Les éclopés, les miséreux, les curieux, les gosses qui font les fiers à bras, les anciens plus sages et les femmes en foulard, les charrettes de snacks, les journalistes sanglés dans leurs gilets de protection : samedi 30 mars, tous les acteurs de la « marche du retour » se sont à nouveau déployés le long de la frontière, en face des troupes israéliennes massivement mobilisées. A Gaza, tout se mesure selon une échelle anormale. Quatre manifestants, dont trois mineurs, ont été tués lors de ce premier anniversaire de la « marche », et 63 autres blessés par balles, mais c’est le soulagement qui domine.
D’abord en raison de la faiblesse relative de ce bilan, en comparaison des journées les plus sanglantes de ce mouvement populaire, qui a fait à ce jour 199 morts et 7 100 blessés par balles. Ensuite, en raison de l’atmosphère électrique qui a précédé, des discours alarmistes israéliens, des mouvements de troupes à la frontière. Mais à Gaza, le soulagement a une durée de vie aussi limitée que l’espoir. Dans la nuit, cinq roquettes ont été tirées en provenance de Khan Younès, sans causer de dégâts. Les tanks israéliens ont répliqué en visant plusieurs postes du Hamas. Déjà, les acteurs se concentrent sur la semaine à venir, décisive sur un plan diplomatique et humanitaire, qui doit permettre au médiateur égyptien d’arracher un résultat concret, au bord du vide et à l’approche des élections législatives du 9 avril en Israël.
Des dizaines de milliers de Palestiniens – 40 000 selon l’armée, qui minimise toujours la mobilisation – ont bravé la pluie et le vent mauvais pour affluer vers les cinq points de rendez-vous habituels.
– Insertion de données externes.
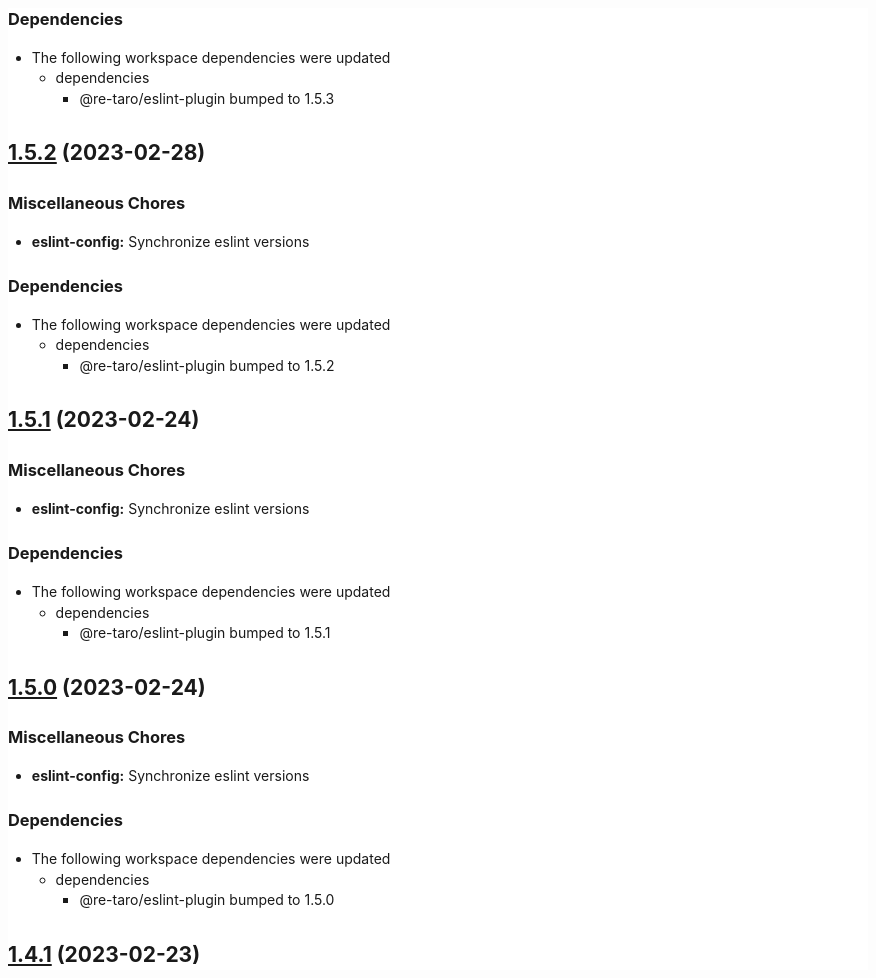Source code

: 
### Dependencies

* The following workspace dependencies were updated
  * dependencies
    * @re-taro/eslint-plugin bumped to 1.5.3

## [1.5.2](https://github.com/re-taro/eslint/compare/eslint-config-v1.5.1...eslint-config-v1.5.2) (2023-02-28)


### Miscellaneous Chores

* **eslint-config:** Synchronize eslint versions


### Dependencies

* The following workspace dependencies were updated
  * dependencies
    * @re-taro/eslint-plugin bumped to 1.5.2

## [1.5.1](https://github.com/re-taro/eslint/compare/eslint-config-v1.5.0...eslint-config-v1.5.1) (2023-02-24)


### Miscellaneous Chores

* **eslint-config:** Synchronize eslint versions


### Dependencies

* The following workspace dependencies were updated
  * dependencies
    * @re-taro/eslint-plugin bumped to 1.5.1

## [1.5.0](https://github.com/re-taro/eslint/compare/eslint-config-v1.4.1...eslint-config-v1.5.0) (2023-02-24)


### Miscellaneous Chores

* **eslint-config:** Synchronize eslint versions


### Dependencies

* The following workspace dependencies were updated
  * dependencies
    * @re-taro/eslint-plugin bumped to 1.5.0

## [1.4.1](https://github.com/re-taro/eslint/compare/eslint-config-v1.4.0...eslint-config-v1.4.1) (2023-02-23)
De part et d’autre, des consignes avaient clairement été données et respectées. A l’arrivée au point de Malaka, à l’est de Gaza-ville, des policiers du Hamas étaient déployés pour empêcher notamment tout acheminement de pneus à brûler. Il s’agissait de l’une des exigences israéliennes. Aucun camion transportant des dizaines de pneus n’a été prévu, contrairement à ce qui était organisé en 2018, lors des journées les plus intenses de la « marche ».